## Dataset extract:
##########

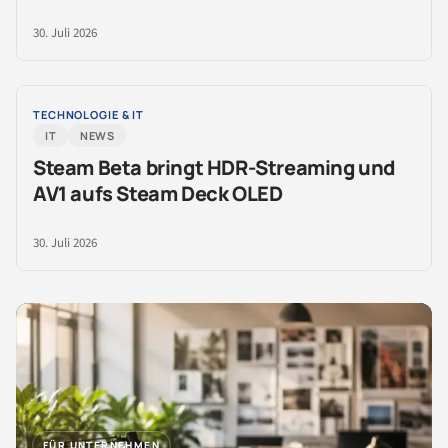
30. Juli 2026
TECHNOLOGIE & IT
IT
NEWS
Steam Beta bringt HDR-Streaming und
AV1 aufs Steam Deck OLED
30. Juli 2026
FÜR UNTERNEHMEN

##########

## Task requirements:
Please switch "Juli" to "August" everywhere it occurs in these lines and leave the rest unchanged. Write out the lines without the pictures.

## The answer:
30. August 2026
TECHNOLOGIE & IT
IT
NEWS
Steam Beta bringt HDR-Streaming und
AV1 aufs Steam Deck OLED
30. August 2026
FÜR UNTERNEHMEN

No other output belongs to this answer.